§ GIVEN ENTRIES:
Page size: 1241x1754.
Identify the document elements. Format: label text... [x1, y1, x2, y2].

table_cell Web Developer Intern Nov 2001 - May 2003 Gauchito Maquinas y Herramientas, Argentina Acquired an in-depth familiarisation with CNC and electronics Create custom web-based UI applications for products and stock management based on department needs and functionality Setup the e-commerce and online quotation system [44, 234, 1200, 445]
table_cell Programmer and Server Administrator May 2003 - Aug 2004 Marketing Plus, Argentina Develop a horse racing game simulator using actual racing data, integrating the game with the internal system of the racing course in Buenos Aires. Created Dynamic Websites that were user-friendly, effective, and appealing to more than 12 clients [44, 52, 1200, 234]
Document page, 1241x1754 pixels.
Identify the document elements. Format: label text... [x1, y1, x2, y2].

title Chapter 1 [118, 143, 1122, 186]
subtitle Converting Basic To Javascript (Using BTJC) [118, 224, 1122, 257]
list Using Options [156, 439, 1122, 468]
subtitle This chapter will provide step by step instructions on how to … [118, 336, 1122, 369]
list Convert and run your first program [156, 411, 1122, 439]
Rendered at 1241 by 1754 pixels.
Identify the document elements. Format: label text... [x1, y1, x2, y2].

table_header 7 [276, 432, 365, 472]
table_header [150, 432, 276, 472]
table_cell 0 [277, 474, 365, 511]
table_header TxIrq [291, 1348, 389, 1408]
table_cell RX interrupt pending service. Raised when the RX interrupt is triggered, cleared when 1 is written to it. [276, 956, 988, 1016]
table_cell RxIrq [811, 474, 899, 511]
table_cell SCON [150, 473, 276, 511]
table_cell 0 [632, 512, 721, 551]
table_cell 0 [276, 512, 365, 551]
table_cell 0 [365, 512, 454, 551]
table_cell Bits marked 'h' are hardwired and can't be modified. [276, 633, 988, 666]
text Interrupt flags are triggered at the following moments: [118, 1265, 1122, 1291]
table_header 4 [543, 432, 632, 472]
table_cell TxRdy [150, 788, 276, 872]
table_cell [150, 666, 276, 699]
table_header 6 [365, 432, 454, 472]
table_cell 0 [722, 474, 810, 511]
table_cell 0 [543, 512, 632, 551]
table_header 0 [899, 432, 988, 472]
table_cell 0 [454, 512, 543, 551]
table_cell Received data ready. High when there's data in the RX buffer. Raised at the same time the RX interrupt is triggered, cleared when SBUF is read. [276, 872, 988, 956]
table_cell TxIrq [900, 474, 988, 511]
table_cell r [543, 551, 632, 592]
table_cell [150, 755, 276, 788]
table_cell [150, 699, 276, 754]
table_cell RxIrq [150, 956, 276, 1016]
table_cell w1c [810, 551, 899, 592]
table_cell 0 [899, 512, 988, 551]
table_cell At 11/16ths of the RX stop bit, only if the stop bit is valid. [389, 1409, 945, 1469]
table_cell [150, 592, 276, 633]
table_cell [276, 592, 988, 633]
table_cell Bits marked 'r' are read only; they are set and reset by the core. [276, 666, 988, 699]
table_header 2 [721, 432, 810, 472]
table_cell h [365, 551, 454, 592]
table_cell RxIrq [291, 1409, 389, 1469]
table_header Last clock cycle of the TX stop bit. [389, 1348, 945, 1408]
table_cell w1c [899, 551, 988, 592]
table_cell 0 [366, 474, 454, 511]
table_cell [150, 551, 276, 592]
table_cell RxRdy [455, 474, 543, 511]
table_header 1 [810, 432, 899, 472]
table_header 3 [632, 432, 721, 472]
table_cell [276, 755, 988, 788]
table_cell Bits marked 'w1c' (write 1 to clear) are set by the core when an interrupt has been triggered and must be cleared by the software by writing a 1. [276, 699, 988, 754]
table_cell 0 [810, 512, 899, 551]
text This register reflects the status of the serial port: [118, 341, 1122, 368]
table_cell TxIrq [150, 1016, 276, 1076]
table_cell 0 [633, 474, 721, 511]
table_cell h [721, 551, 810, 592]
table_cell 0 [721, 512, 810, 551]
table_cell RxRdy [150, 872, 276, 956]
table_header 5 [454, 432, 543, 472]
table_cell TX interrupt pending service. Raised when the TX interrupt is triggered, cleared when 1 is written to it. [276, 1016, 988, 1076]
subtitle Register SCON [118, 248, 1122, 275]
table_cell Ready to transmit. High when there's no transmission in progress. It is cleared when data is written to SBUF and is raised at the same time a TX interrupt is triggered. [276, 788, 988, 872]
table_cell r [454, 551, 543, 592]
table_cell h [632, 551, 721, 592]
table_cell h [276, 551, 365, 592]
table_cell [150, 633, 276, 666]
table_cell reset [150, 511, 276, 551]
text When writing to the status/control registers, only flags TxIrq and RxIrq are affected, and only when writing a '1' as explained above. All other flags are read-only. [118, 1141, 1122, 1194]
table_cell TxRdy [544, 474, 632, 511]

§ CHALLENGE:
Return all of the rows above verbatim, leaving every character unchanged.

§ EXERCISE SOLUTION:
Page size: 1241x1754.
Identify the document elements. Format: label text... [x1, y1, x2, y2].

table_cell Web Developer Intern Nov 2001 - May 2003 Gauchito Maquinas y Herramientas, Argentina Acquired an in-depth familiarisation with CNC and electronics Create custom web-based UI applications for products and stock management based on department needs and functionality Setup the e-commerce and online quotation system [44, 234, 1200, 445]
table_cell Programmer and Server Administrator May 2003 - Aug 2004 Marketing Plus, Argentina Develop a horse racing game simulator using actual racing data, integrating the game with the internal system of the racing course in Buenos Aires. Created Dynamic Websites that were user-friendly, effective, and appealing to more than 12 clients [44, 52, 1200, 234]
Document page, 1241x1754 pixels.
Identify the document elements. Format: label text... [x1, y1, x2, y2].

title Chapter 1 [118, 143, 1122, 186]
subtitle Converting Basic To Javascript (Using BTJC) [118, 224, 1122, 257]
list Using Options [156, 439, 1122, 468]
subtitle This chapter will provide step by step instructions on how to … [118, 336, 1122, 369]
list Convert and run your first program [156, 411, 1122, 439]
Rendered at 1241 by 1754 pixels.
Identify the document elements. Format: label text... [x1, y1, x2, y2].

table_header 7 [276, 432, 365, 472]
table_header [150, 432, 276, 472]
table_cell 0 [277, 474, 365, 511]
table_header TxIrq [291, 1348, 389, 1408]
table_cell RX interrupt pending service. Raised when the RX interrupt is triggered, cleared when 1 is written to it. [276, 956, 988, 1016]
table_cell RxIrq [811, 474, 899, 511]
table_cell SCON [150, 473, 276, 511]
table_cell 0 [632, 512, 721, 551]
table_cell 0 [276, 512, 365, 551]
table_cell 0 [365, 512, 454, 551]
table_cell Bits marked 'h' are hardwired and can't be modified. [276, 633, 988, 666]
text Interrupt flags are triggered at the following moments: [118, 1265, 1122, 1291]
table_header 4 [543, 432, 632, 472]
table_cell TxRdy [150, 788, 276, 872]
table_cell [150, 666, 276, 699]
table_header 6 [365, 432, 454, 472]
table_cell 0 [722, 474, 810, 511]
table_cell 0 [543, 512, 632, 551]
table_header 0 [899, 432, 988, 472]
table_cell 0 [454, 512, 543, 551]
table_cell Received data ready. High when there's data in the RX buffer. Raised at the same time the RX interrupt is triggered, cleared when SBUF is read. [276, 872, 988, 956]
table_cell TxIrq [900, 474, 988, 511]
table_cell r [543, 551, 632, 592]
table_cell [150, 755, 276, 788]
table_cell [150, 699, 276, 754]
table_cell RxIrq [150, 956, 276, 1016]
table_cell w1c [810, 551, 899, 592]
table_cell 0 [899, 512, 988, 551]
table_cell At 11/16ths of the RX stop bit, only if the stop bit is valid. [389, 1409, 945, 1469]
table_cell [150, 592, 276, 633]
table_cell [276, 592, 988, 633]
table_cell Bits marked 'r' are read only; they are set and reset by the core. [276, 666, 988, 699]
table_header 2 [721, 432, 810, 472]
table_cell h [365, 551, 454, 592]
table_cell RxIrq [291, 1409, 389, 1469]
table_header Last clock cycle of the TX stop bit. [389, 1348, 945, 1408]
table_cell w1c [899, 551, 988, 592]
table_cell 0 [366, 474, 454, 511]
table_cell [150, 551, 276, 592]
table_cell RxRdy [455, 474, 543, 511]
table_header 1 [810, 432, 899, 472]
table_header 3 [632, 432, 721, 472]
table_cell [276, 755, 988, 788]
table_cell Bits marked 'w1c' (write 1 to clear) are set by the core when an interrupt has been triggered and must be cleared by the software by writing a 1. [276, 699, 988, 754]
table_cell 0 [810, 512, 899, 551]
text This register reflects the status of the serial port: [118, 341, 1122, 368]
table_cell TxIrq [150, 1016, 276, 1076]
table_cell 0 [633, 474, 721, 511]
table_cell h [721, 551, 810, 592]
table_cell 0 [721, 512, 810, 551]
table_cell RxRdy [150, 872, 276, 956]
table_header 5 [454, 432, 543, 472]
table_cell TX interrupt pending service. Raised when the TX interrupt is triggered, cleared when 1 is written to it. [276, 1016, 988, 1076]
subtitle Register SCON [118, 248, 1122, 275]
table_cell Ready to transmit. High when there's no transmission in progress. It is cleared when data is written to SBUF and is raised at the same time a TX interrupt is triggered. [276, 788, 988, 872]
table_cell r [454, 551, 543, 592]
table_cell h [632, 551, 721, 592]
table_cell h [276, 551, 365, 592]
table_cell [150, 633, 276, 666]
table_cell reset [150, 511, 276, 551]
text When writing to the status/control registers, only flags TxIrq and RxIrq are affected, and only when writing a '1' as explained above. All other flags are read-only. [118, 1141, 1122, 1194]
table_cell TxRdy [544, 474, 632, 511]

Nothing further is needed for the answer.